The project involves the following core problems:

  1. Data model. You need to figure out some way to represent a computer program, not as text, but as a proper data structure. Sometimes this is called an Abstract Syntax Tree (AST), but it's not necessarily directly tied to parsing.

  2. Parsing. You need to parse programs by converting them from text to the data model. This involves tokenizing text and understanding grammars. We'll look a bit at how parsing algorithms work and some of the tools used for parsing.

  3. Interpretation. You'll write an interpreter that can directly execute programs from the data model. It will be rather slow, but to make it it work, you'll have to understand how programs evaluate.

  4. Type checking. You'll write an static program analyzer that checks the source code for type errors and other semantic problems. We'll also discuss some things like Algebraic Type Systems.
  5. Control-flow analysis. You'll write a module for checking program control flow and finding more errors. This involves conditionals, looping, function calls, and other matters.

  6. Code generation. You'll have your compiler generate code for LLVM and/or WebAssembly. Once you have this, you'll have programs that execute at native speed comparable to C programs.

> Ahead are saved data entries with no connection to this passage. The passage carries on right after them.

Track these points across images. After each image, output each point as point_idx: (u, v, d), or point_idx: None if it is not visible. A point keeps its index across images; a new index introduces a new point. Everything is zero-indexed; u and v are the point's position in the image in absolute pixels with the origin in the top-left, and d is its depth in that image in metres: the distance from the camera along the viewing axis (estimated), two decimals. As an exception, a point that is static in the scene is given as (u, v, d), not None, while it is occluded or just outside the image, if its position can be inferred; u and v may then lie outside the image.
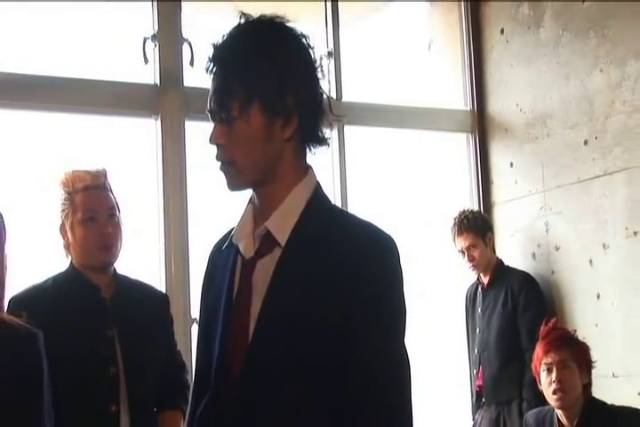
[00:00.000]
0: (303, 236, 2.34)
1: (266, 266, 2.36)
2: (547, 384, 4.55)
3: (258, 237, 2.39)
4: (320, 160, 2.48)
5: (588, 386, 4.59)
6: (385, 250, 2.34)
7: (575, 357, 4.56)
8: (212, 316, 2.47)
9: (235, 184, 2.41)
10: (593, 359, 4.61)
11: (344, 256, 2.26)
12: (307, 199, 2.39)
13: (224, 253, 2.52)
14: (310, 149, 2.44)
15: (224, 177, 2.41)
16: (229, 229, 2.55)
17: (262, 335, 2.31)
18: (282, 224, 2.36)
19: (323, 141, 2.43)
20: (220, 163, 2.41)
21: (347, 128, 6.30)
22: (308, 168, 2.44)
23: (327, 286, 2.25)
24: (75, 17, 5.84)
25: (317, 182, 2.45)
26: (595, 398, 4.63)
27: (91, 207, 3.74)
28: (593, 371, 4.62)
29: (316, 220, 2.38)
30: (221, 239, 2.58)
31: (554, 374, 4.53)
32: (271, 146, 2.33)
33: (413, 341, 6.29)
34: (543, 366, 4.61)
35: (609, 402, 4.64)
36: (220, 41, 2.40)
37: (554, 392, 4.52)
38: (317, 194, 2.42)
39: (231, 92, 2.34)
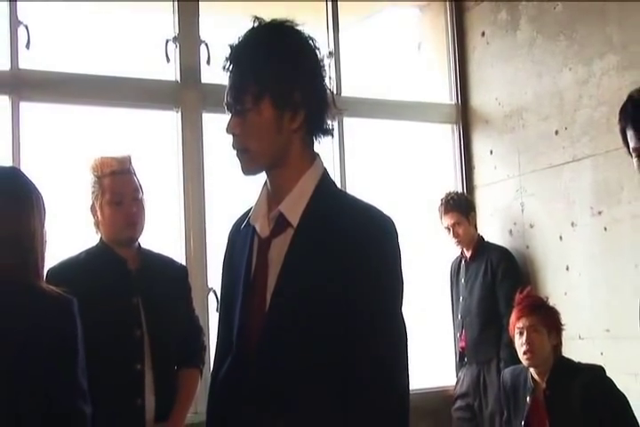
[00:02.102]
0: (313, 217, 2.36)
1: (280, 244, 2.38)
2: (519, 346, 4.59)
3: (272, 219, 2.41)
4: (321, 149, 2.49)
5: (557, 346, 4.60)
6: (385, 231, 2.35)
7: (544, 322, 4.57)
8: (232, 289, 2.48)
9: (248, 169, 2.44)
10: (562, 323, 4.63)
11: (349, 237, 2.28)
12: (315, 184, 2.42)
13: (242, 233, 2.52)
14: (317, 139, 2.46)
15: (239, 163, 2.44)
16: (246, 210, 2.57)
17: (278, 305, 2.32)
18: (293, 207, 2.39)
19: (327, 132, 2.45)
20: (235, 150, 2.44)
21: (345, 120, 6.28)
22: (315, 156, 2.47)
23: (333, 262, 2.27)
24: (106, 22, 5.83)
25: (324, 169, 2.47)
26: (563, 357, 4.64)
27: (117, 190, 3.76)
28: (564, 333, 4.63)
29: (324, 203, 2.40)
30: (239, 219, 2.60)
31: (524, 337, 4.56)
32: (280, 136, 2.36)
33: (410, 308, 6.29)
34: (516, 330, 4.63)
35: (576, 360, 4.65)
36: (236, 42, 2.42)
37: (524, 353, 4.55)
38: (325, 179, 2.45)
39: (245, 88, 2.37)
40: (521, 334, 4.59)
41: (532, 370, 4.58)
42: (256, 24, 2.42)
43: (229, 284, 2.54)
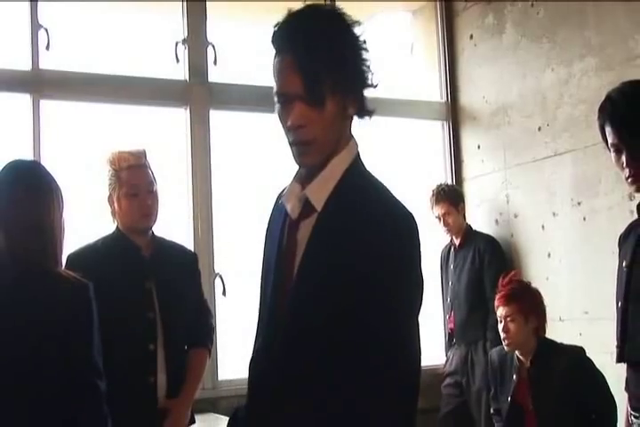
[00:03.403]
0: (337, 203, 2.22)
1: (306, 227, 2.27)
2: (500, 332, 4.61)
3: (300, 202, 2.29)
4: None
5: (538, 328, 4.60)
6: (403, 228, 2.21)
7: (522, 309, 4.56)
8: (267, 264, 2.38)
9: (312, 161, 2.25)
10: (545, 305, 4.63)
11: (367, 229, 2.15)
12: (345, 167, 2.27)
13: (280, 208, 2.40)
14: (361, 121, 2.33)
15: (298, 156, 2.25)
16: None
17: (301, 282, 2.22)
18: (319, 192, 2.24)
19: (371, 113, 2.31)
20: (295, 143, 2.23)
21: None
22: (350, 138, 2.31)
23: (350, 250, 2.14)
24: (120, 25, 5.84)
25: (357, 152, 2.32)
26: (546, 339, 4.65)
27: (133, 183, 3.75)
28: (546, 315, 4.63)
29: (351, 189, 2.25)
30: (281, 193, 2.45)
31: (502, 325, 4.58)
32: (343, 123, 2.24)
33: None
34: (498, 317, 4.65)
35: (557, 341, 4.66)
36: (291, 27, 2.21)
37: (503, 339, 4.58)
38: (355, 162, 2.30)
39: (320, 78, 2.16)
40: (500, 321, 4.61)
41: (516, 351, 4.60)
42: (309, 10, 2.23)
43: (266, 259, 2.42)
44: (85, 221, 4.50)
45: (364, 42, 2.27)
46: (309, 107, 2.17)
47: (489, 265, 5.90)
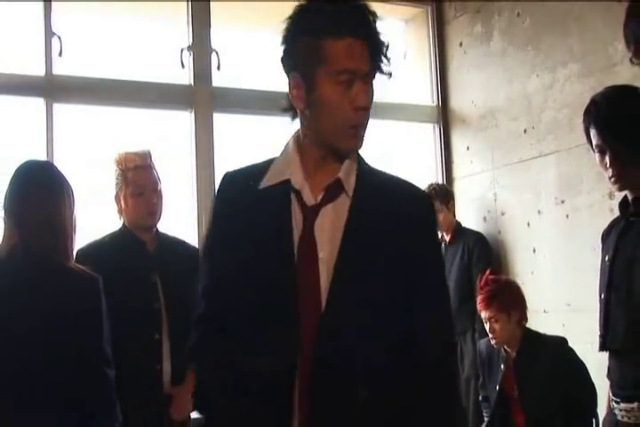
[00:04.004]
0: (366, 186, 2.17)
1: (331, 213, 2.14)
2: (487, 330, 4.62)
3: (324, 187, 2.16)
4: None
5: (522, 318, 4.60)
6: (430, 203, 2.28)
7: (502, 308, 4.50)
8: (253, 253, 2.14)
9: (361, 146, 2.22)
10: (529, 299, 4.63)
11: (406, 207, 2.13)
12: (356, 155, 2.24)
13: (261, 195, 2.18)
14: None
15: (358, 139, 2.19)
16: (243, 171, 2.30)
17: (343, 274, 2.09)
18: (348, 176, 2.16)
19: None
20: (359, 126, 2.17)
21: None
22: None
23: (394, 230, 2.10)
24: (128, 33, 5.85)
25: None
26: (530, 330, 4.64)
27: (139, 183, 3.78)
28: (530, 307, 4.61)
29: (370, 173, 2.23)
30: (240, 178, 2.28)
31: (488, 326, 4.57)
32: None
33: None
34: (482, 319, 4.65)
35: (541, 332, 4.67)
36: (371, 14, 2.16)
37: (490, 338, 4.57)
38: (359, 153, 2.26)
39: (385, 54, 2.19)
40: (485, 322, 4.61)
41: (504, 343, 4.61)
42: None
43: (246, 247, 2.16)
44: (94, 218, 4.51)
45: None
46: (370, 86, 2.15)
47: (477, 260, 5.90)
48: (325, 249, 2.12)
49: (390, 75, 2.20)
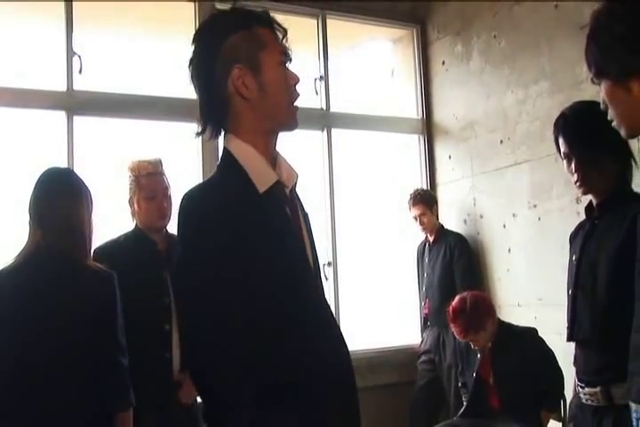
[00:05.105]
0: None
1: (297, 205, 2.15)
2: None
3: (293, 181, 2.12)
4: (312, 154, 2.44)
5: (494, 323, 4.61)
6: None
7: (478, 328, 4.51)
8: (294, 259, 2.01)
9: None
10: (505, 294, 4.64)
11: None
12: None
13: (263, 199, 2.01)
14: None
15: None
16: (213, 185, 2.09)
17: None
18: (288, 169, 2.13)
19: None
20: (296, 101, 2.11)
21: (333, 131, 6.31)
22: None
23: None
24: (141, 52, 5.86)
25: None
26: (503, 322, 4.66)
27: (152, 188, 3.78)
28: (505, 301, 4.64)
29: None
30: (233, 190, 2.00)
31: (472, 345, 4.62)
32: None
33: (385, 282, 6.25)
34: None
35: (515, 323, 4.69)
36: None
37: (473, 347, 4.63)
38: None
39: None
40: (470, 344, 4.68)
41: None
42: None
43: (291, 255, 2.01)
44: (110, 219, 4.53)
45: None
46: None
47: (458, 259, 5.91)
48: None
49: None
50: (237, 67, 2.04)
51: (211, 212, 1.91)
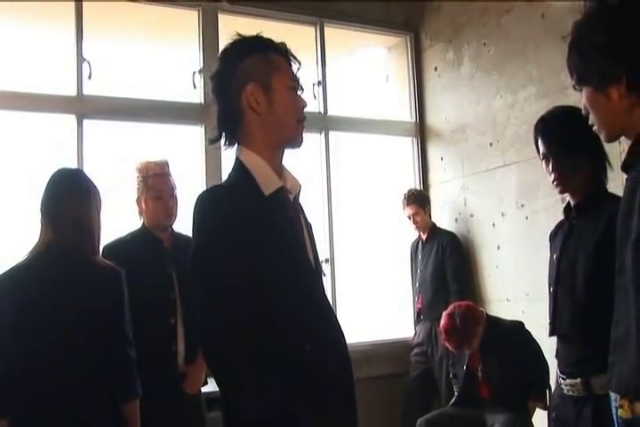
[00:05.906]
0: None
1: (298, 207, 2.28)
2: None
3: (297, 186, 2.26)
4: (311, 155, 2.47)
5: (483, 324, 4.64)
6: None
7: (471, 338, 4.60)
8: (296, 258, 2.12)
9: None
10: (494, 289, 4.65)
11: None
12: None
13: (268, 200, 2.13)
14: None
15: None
16: (226, 187, 2.18)
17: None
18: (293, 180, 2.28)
19: None
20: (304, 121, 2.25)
21: (331, 133, 6.33)
22: None
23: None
24: (148, 58, 5.87)
25: None
26: (491, 316, 4.69)
27: (159, 188, 3.79)
28: (494, 296, 4.64)
29: None
30: (231, 193, 2.13)
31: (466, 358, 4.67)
32: None
33: (380, 278, 6.22)
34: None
35: (503, 317, 4.71)
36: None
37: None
38: None
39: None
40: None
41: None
42: None
43: (294, 253, 2.13)
44: (117, 218, 4.54)
45: None
46: None
47: (450, 256, 5.92)
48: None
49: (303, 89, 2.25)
50: (251, 84, 2.19)
51: (222, 208, 2.05)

  7. Native code generation. Tools such as LLVM still hide a lot of low-level details. We'll conclude by talking about some lower-level issues such as register allocation, activation frames, function calls, linkers, and other matters.

It's important to note that a major goal is to build a stronger intuition for how all of the parts of a compiler actually work. Although there are a lot of existing frameworks and tools that can be used to assist in compiler construction, they are minimally used in this course. Instead, you will be creating a compiler from scratch from first principles.

Practical Takeaways

Although most programmers are unlikely to write a compiler in their day-to-day work, this course touches on a wide variety of practical topics that are applicable elsewhere. These include:

Are You Nuts?

Writing a compiler in only 5 days? Is it even possible? To be sure, compilers is often regarded as one of the most difficult CS courses that one can take. If you take it at a University, you'll probably get a professor who will drag you through the infamous Dragon Book, spend a lot of time doing mathematical proofs (e.g., deriving the LALR(1) parsing algorithm), and make the focus of the course on preparing graduate students for future research in programming languages. I have taught that class. This is NOT that class.

Instead, this is a compilers course aimed at practioners. As such, the main focus is on coding and software development. Yes, you will learn about some important core compiler concepts such as regular expressions, context free grammars, type systems, and programming language semantics. However, instead of doing mathematical proofs involving parsing theory, we'll focus on how you would actually go about implementing a parser and doing things such as writing unit tests for it.

To be sure, you will write a lot of code in this course. The course runs for more than 40 hours over five days. The final completed project consists of approximately 2500-3000 lines of Python and is every bit as involved as the project you typically find in a college-level compilers course for computer science majors. However, the project is structured in a way to help you succeed.

About the Instructor

This class is led by David Beazley. Although most known for his work in the Python community, Dave was formerly a tenure-track assistant professor in the Department of Computer Science at the University of Chicago where he taught a Compilers course along with a variety of other topics in systems and programming languages. Dave is also the creator of the PLY and SLY parsing tools for Python. He recently gave a PyCon talk about these tools. In a past decade, he also created Swig, a C/C++ compiler for building scripting language extension modules.